Problem statement:
Looking through the records below, please work out how many lines contain "storico". Give only that number.

Saved data entries:

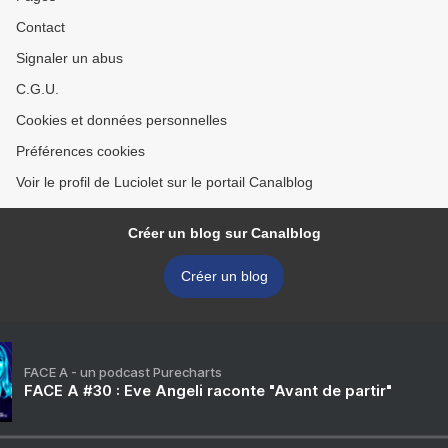
Contact
Signaler un abus
C.G.U.
Cookies et données personnelles
Préférences cookies
Voir le profil de Luciolet sur le portail Canalblog
Créer un blog sur Canalblog
Créer un blog
FACE A - un podcast Purecharts
FACE A #30 : Eve Angeli raconte "Avant de partir"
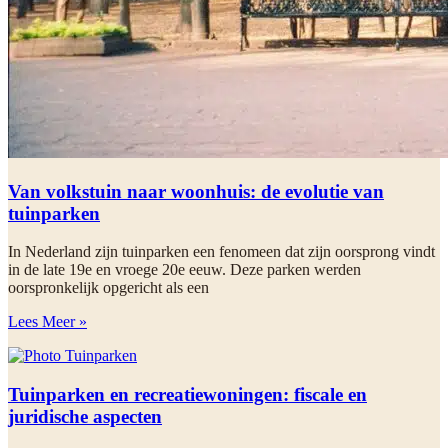
Van volkstuin naar woonhuis: de evolutie van
tuinparken
In Nederland zijn tuinparken een fenomeen dat zijn oorsprong vindt
in de late 19e en vroege 20e eeuw. Deze parken werden
oorspronkelijk opgericht als een
Lees Meer »
Tuinparken en recreatiewoningen: fiscale en
juridische aspecten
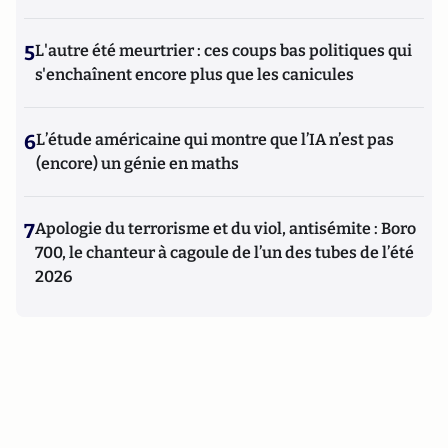
5
L'autre été meurtrier : ces coups bas politiques qui
s'enchaînent encore plus que les canicules
6
L’étude américaine qui montre que l’IA n’est pas
(encore) un génie en maths
7
Apologie du terrorisme et du viol, antisémite : Boro
700, le chanteur à cagoule de l’un des tubes de l’été
2026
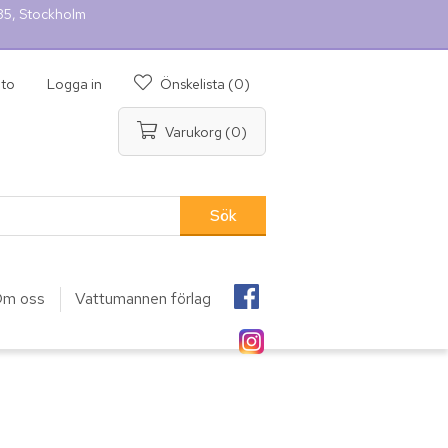
 35, Stockholm
nto
Logga in
Önskelista
(0)
Varukorg
(0)
m oss
Vattumannen förlag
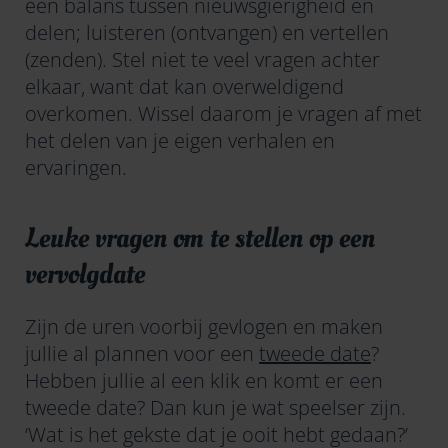
een balans tussen nieuwsgierigheid en
delen; luisteren (ontvangen) en vertellen
(zenden). Stel niet te veel vragen achter
elkaar, want dat kan overweldigend
overkomen. Wissel daarom je vragen af met
het delen van je eigen verhalen en
ervaringen.
Leuke vragen om te stellen op een
vervolgdate
Zijn de uren voorbij gevlogen en maken
jullie al plannen voor een
tweede date
?
Hebben jullie al een klik en komt er een
tweede date? Dan kun je wat speelser zijn.
‘Wat is het gekste dat je ooit hebt gedaan?’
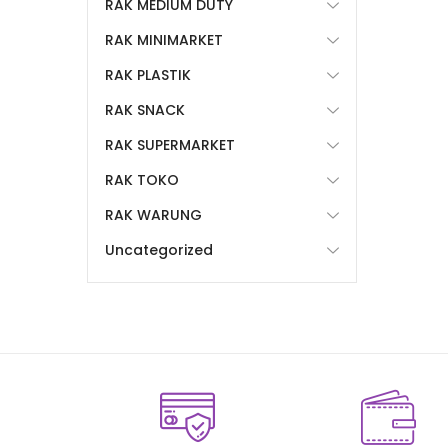
RAK MEDIUM DUTY
RAK MINIMARKET
RAK PLASTIK
RAK SNACK
RAK SUPERMARKET
RAK TOKO
RAK WARUNG
Uncategorized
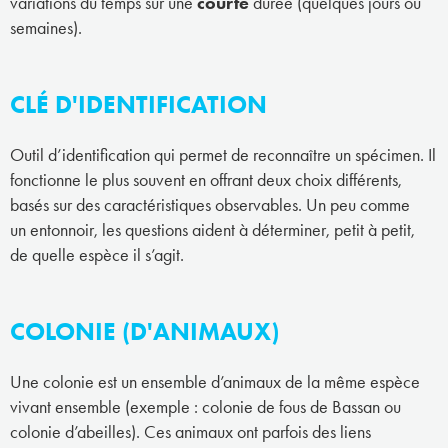
variations du temps sur une
courte
durée (quelques jours ou
semaines).
CLÉ D'IDENTIFICATION
Outil d’identification qui permet de reconnaître un spécimen. Il
fonctionne le plus souvent en offrant deux choix différents,
basés sur des caractéristiques observables. Un peu comme
un entonnoir, les questions aident à déterminer, petit à petit,
de quelle espèce il s’agit.
COLONIE (D'ANIMAUX)
Une colonie est un ensemble d’animaux de la même espèce
vivant ensemble (exemple : colonie de fous de Bassan ou
colonie d’abeilles). Ces animaux ont parfois des liens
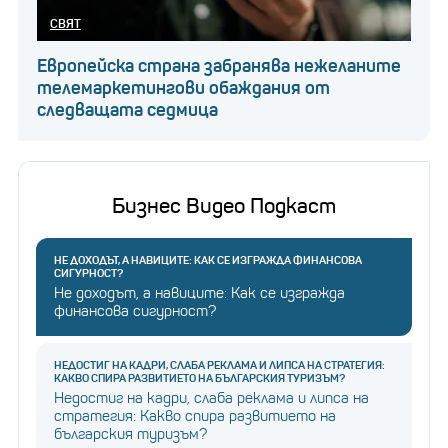
СВЯТ
Европейска страна забранява нежеланите
телемаркетингови обаждания от
следващата седмица
Бизнес Видео Подкаст
НЕ ДОХОДЪТ, А НАВИЦИТЕ: КАК СЕ ИЗГРАЖДА ФИНАНСОВА
СИГУРНОСТ?
Не доходът, а навиците: Как се изгражда
финансова сигурност?
НЕДОСТИГ НА КАДРИ, СЛАБА РЕКЛАМА И ЛИПСА НА СТРАТЕГИЯ:
КАКВО СПИРА РАЗВИТИЕТО НА БЪЛГАРСКИЯ ТУРИЗЪМ?
Недостиг на кадри, слаба реклама и липса на
стратегия: Какво спира развитието на
българския туризъм?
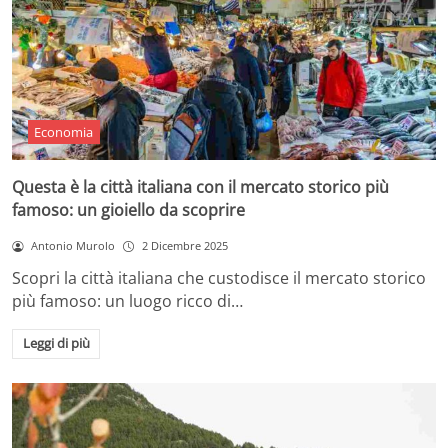
Economia
Questa è la città italiana con il mercato storico più
famoso: un gioiello da scoprire
Antonio Murolo
2 Dicembre 2025
Scopri la città italiana che custodisce il mercato storico
più famoso: un luogo ricco di…
Leggi di più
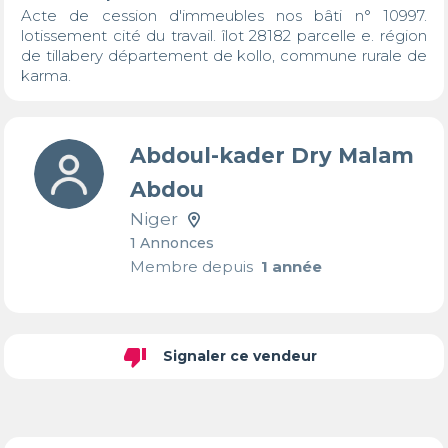
Acte de cession d'immeubles nos bâti n° 10997. 
lotissement cité du travail. îlot 28182 parcelle e. région 
de tillabery département de kollo, commune rurale de 
karma.
Abdoul-kader Dry Malam
Abdou
Niger
1 Annonces
Membre depuis
1 année
thumb_down
Signaler ce vendeur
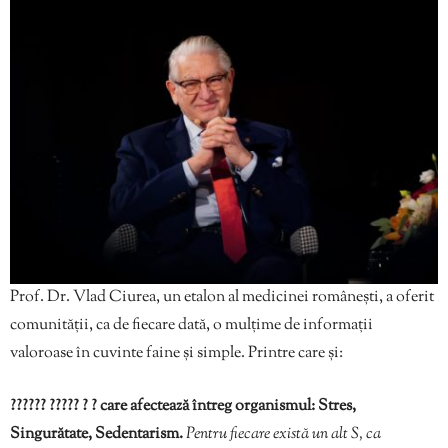
Prof. Dr. Vlad Ciurea, un etalon al medicinei românești, a oferit
comunității, ca de fiecare dată, o mulțime de informații
valoroase în cuvinte faine și simple. Printre care și:
?????? ????? ? ? care afectează întreg organismul: Stres,
Singurătate, Sedentarism.
Pentru fiecare există un alt S, ca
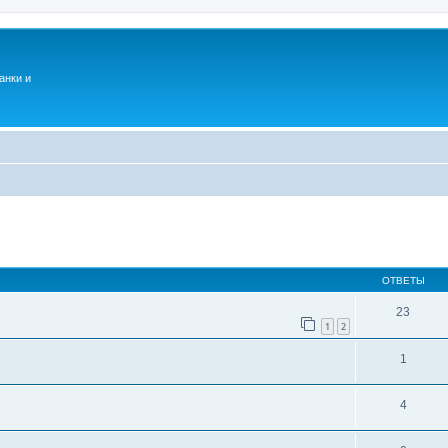
анки и
ОТВЕТЫ
23
1
2
1
4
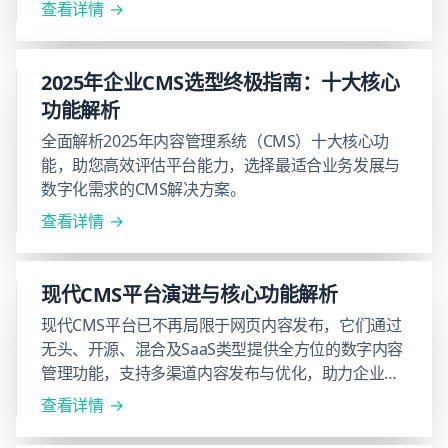
查看详情
2025年企业CMS选型终极指南：十大核心
功能解析
全面解析2025年内容管理系统（CMS）十大核心功
能，助您高效评估平台能力，选择最适合业务发展与
数字化需求的CMS解决方案。
查看详情
现代CMS平台演进与核心功能解析
现代CMS平台已不再局限于网页内容发布，它们通过
无头、开源、混合及SaaS类型提供全方位的数字内容
管理功能，支持多渠道内容发布与优化，助力企业高
效管理数字体验。在本文中，我们深入探讨CMS的核
查看详情
心功能、应用场景及选择指南，帮助您选择最适合的
解决方案。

Reply:
2